As demand for increased CPU power weakens, chipmakers’ incentive to invest in achieving higher clock speeds fades as well. It becomes ever more unlikely that they’ll earn enough new sales to reap any return on the investment required to achieve the next bump in speed. The economics just don’t work – and that’s the real reason Intel backed out of its 4 GHz promise. As one financial analyst put it in commenting on the company’s announcement, “the cost [of crossing the 4 GHz barrier] would far outweigh any financial benefit.”
If we take clock speed as a proxy for Moore’s Law – that microprocessor power goes up at an exponential rate, doubling every year or two – then the implication is clear: That most famous of all Computer Age prognostications is reaching its expiration date. The denizens of Silicon Valley will howl at such a statement. They’ll point out that, first of all, clock speed is not the same as processing power and, second, processing power is not really what Gordon Moore was talking about anyway. When he wrote the brief 1965 paper from which his law was later derived, he was making a series of arcane (if prescient) observations about chip design, manufacturing, and, most of all, cost.
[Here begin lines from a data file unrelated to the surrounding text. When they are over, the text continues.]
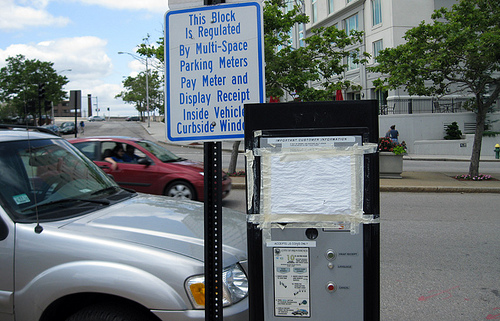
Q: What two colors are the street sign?
A: Blue and white.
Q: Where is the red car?
A: Driving on the street.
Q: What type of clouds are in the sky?
A: White fluffy clouds.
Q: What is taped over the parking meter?
A: White paper.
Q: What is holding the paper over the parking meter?
A: Masking tape.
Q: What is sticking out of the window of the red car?
A: A person's arm.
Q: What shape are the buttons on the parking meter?
A: Round.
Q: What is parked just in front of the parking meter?
A: Silver car.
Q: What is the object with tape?
A: Parking meter.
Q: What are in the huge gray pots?
A: Flowers.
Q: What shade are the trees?
A: Green.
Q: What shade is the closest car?
A: Gray.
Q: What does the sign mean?
A: Pay meters.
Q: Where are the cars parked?
A: Road.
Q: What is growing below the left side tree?
A: Flowers.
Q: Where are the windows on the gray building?
A: In front.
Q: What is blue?
A: Words.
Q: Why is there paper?
A: Machine is broken.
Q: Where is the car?
A: Parked.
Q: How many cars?
A: Two.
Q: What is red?
A: Car.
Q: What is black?
A: Tires.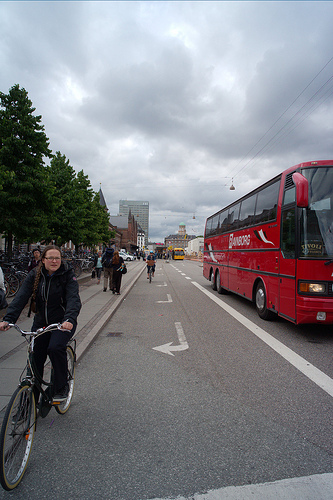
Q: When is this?
A: Daytime.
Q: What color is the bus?
A: Red.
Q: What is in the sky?
A: Clouds.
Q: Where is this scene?
A: In a city.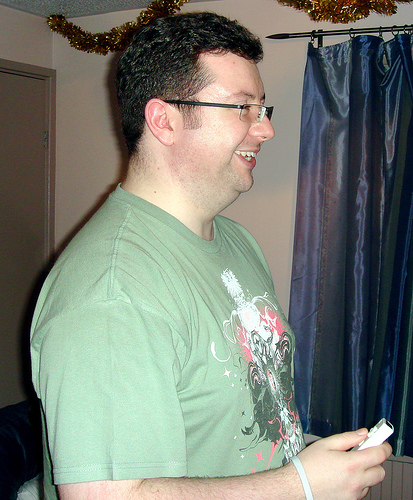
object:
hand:
[289, 419, 396, 498]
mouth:
[233, 146, 262, 170]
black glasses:
[148, 92, 275, 124]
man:
[41, 27, 360, 493]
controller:
[345, 417, 393, 450]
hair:
[113, 10, 264, 157]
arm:
[37, 312, 310, 499]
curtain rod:
[264, 22, 413, 39]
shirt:
[29, 182, 308, 498]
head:
[110, 10, 266, 219]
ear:
[143, 98, 179, 149]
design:
[209, 263, 308, 477]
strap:
[288, 452, 313, 498]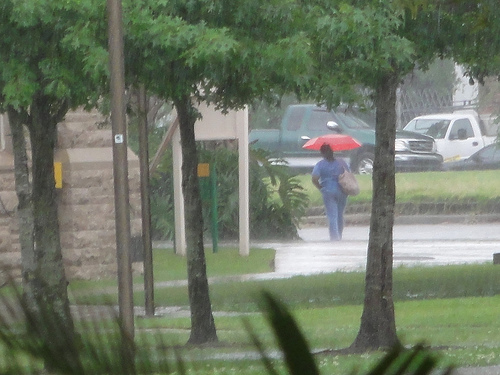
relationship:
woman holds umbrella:
[309, 143, 361, 241] [296, 132, 361, 152]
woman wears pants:
[309, 143, 361, 241] [320, 189, 349, 235]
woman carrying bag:
[309, 143, 361, 241] [336, 164, 357, 197]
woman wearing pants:
[309, 143, 361, 241] [322, 188, 343, 239]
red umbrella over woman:
[302, 133, 361, 152] [309, 143, 361, 241]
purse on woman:
[341, 166, 356, 196] [309, 143, 361, 241]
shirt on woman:
[306, 154, 354, 196] [309, 141, 347, 241]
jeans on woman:
[313, 178, 354, 240] [309, 140, 355, 240]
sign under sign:
[193, 162, 213, 179] [167, 94, 244, 139]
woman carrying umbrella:
[309, 143, 361, 241] [303, 132, 383, 154]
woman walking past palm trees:
[309, 143, 361, 241] [194, 143, 310, 238]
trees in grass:
[314, 13, 444, 365] [0, 260, 491, 368]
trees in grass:
[146, 7, 242, 354] [0, 260, 491, 368]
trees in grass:
[3, 2, 106, 327] [0, 260, 491, 368]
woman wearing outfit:
[309, 143, 361, 241] [316, 158, 350, 235]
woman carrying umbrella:
[309, 143, 361, 241] [300, 132, 366, 156]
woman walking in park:
[306, 139, 350, 239] [166, 135, 498, 305]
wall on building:
[58, 162, 113, 269] [0, 64, 156, 298]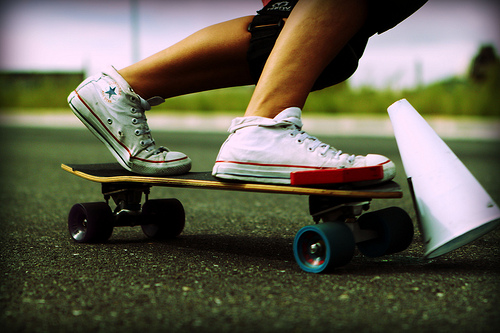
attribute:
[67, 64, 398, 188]
shoes — white, tennishoes, converse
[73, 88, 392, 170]
stripes — red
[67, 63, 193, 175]
shoe — red, white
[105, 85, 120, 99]
star — blue, logo star, converse logo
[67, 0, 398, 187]
person — skateboarding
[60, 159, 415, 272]
skateboard — black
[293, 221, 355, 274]
wheel — blue, red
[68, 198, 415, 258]
wheels — black, blue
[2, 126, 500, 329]
concrete — black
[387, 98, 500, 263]
cone — white, rubber cone, leaning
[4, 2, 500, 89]
sky — grey, overcast, clear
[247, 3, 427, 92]
shorts — dark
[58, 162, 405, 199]
trim — brown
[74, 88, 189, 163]
line — red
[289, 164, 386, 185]
object — red, square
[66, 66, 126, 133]
left foot heel — up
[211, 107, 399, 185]
foot — planted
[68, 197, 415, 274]
wheels — mismatched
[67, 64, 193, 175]
foot — leaning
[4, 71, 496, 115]
grass — green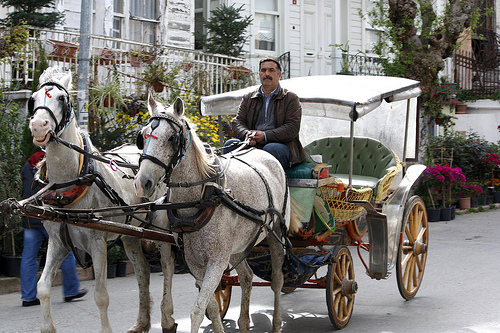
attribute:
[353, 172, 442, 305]
spokes — yellow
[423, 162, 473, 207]
flower — purple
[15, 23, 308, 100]
gate — iron, white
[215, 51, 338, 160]
man — wearing clothes, holding straps, wearing jacket, wearing jeans, on cart, sitting, driver, serious, wearing pants, shirted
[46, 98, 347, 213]
reins — black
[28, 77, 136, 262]
horse — wearing harness, pulling cart, white, harnessed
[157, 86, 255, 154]
flowers — yellow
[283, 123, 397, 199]
seat — green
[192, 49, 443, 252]
cart — on street, green, white, wheeled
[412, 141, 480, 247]
flowers — purple, red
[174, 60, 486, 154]
roof — white, canopy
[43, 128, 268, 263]
strap — black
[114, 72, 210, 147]
flower — yellow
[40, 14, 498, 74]
building — white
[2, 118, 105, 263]
person — walking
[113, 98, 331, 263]
horse — spotted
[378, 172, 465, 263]
wheel — orange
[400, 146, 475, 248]
vase — black, brown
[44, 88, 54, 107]
spot — red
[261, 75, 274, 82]
mustache — black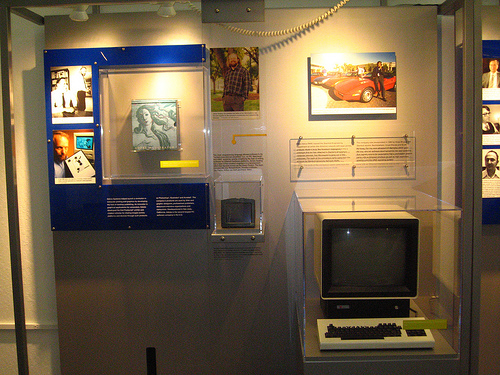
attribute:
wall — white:
[38, 21, 448, 357]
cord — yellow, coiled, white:
[230, 126, 280, 159]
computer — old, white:
[310, 210, 449, 355]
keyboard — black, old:
[321, 305, 427, 365]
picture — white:
[54, 70, 99, 123]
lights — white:
[71, 8, 182, 32]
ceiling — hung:
[44, 6, 439, 36]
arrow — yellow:
[229, 127, 274, 153]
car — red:
[332, 70, 400, 120]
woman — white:
[137, 109, 168, 151]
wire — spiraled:
[216, 17, 366, 45]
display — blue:
[90, 187, 201, 229]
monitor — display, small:
[332, 218, 411, 290]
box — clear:
[290, 138, 409, 178]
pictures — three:
[53, 68, 202, 193]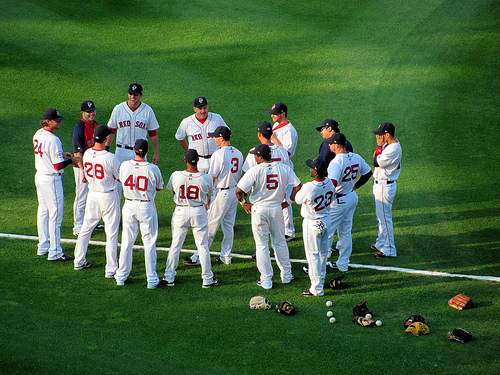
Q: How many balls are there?
A: Five.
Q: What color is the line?
A: White.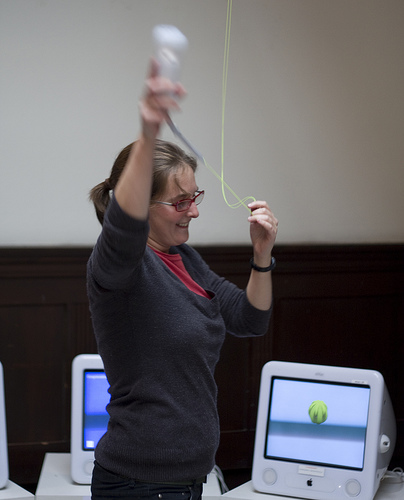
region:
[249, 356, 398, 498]
An Apple computer on the desk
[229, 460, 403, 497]
A desk below the computer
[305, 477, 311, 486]
An Apple logo on the computer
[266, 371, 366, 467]
A monitor on the computer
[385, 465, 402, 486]
Wires next to the computer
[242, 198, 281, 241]
The left hand of the woman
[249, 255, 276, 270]
A watch on her left hand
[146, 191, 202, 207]
The woman is wearing glasses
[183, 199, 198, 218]
The nose of the woman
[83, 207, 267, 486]
The woman is wearing a black shirt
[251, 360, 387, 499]
a primitive CRT monitor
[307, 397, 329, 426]
image of a blue and yellow ball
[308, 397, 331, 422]
image of a yellow and blue ball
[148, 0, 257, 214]
an IV bag with the tubing going too high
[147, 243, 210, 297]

Clock speed hardly entered into it.
But that’s the point: Moore’s Law has always been a fabrication – a popular (mis)conception of reality rather than a precise description of reality. And it’s a fabrication carefully nurtured by Intel and other companies in the computer business. They’re the ones that promoted clock speed as a measure of “power” and, in turn, a general proxy for Moore’s Law. It was a very useful and lucrative fiction for marketing purposes. Your average joe’s eyes quickly glaze over at discussions of transistor density and feature size, but the prospect of going from 1 GHz to 2 GHz – well, that gets the old saliva flowing.
Or at least it did. As it’s become harder for average mortals to see the benefits of faster clock speeds and greater CPU muscle, the guns of the great megahertz war have begun to go silent. In the computer business today, the market places greater value on factors other than processor power – on things like battery life and portability and not having your laptop burn a hole through your trousers. As computing devices keep getting smaller, such secondary characteristics will continue to grow in relative importance.
Here’s the so-what: Whether you’re talking about planes, trains, or microchips, the basic performance of all technologies eventually reaches the limits of market demand - and then progress shifts gear. Innovation begins to focus less on what might be called core functionality and more on a myriad of secondary traits. Boosting the capacity or security of a railcar, say, comes to have more market value than increasing locomotive speed. When that point arrives, the success of a vendor hinges more on its ability to foresee which factors customers will value than on its raw technical skill.
In the end, it’s the customer, not the engineer, who determines the course of and the limits to technological progress. Moore’s Law may be expiring, in other words, less because of technical limitations than a simple lack of interest.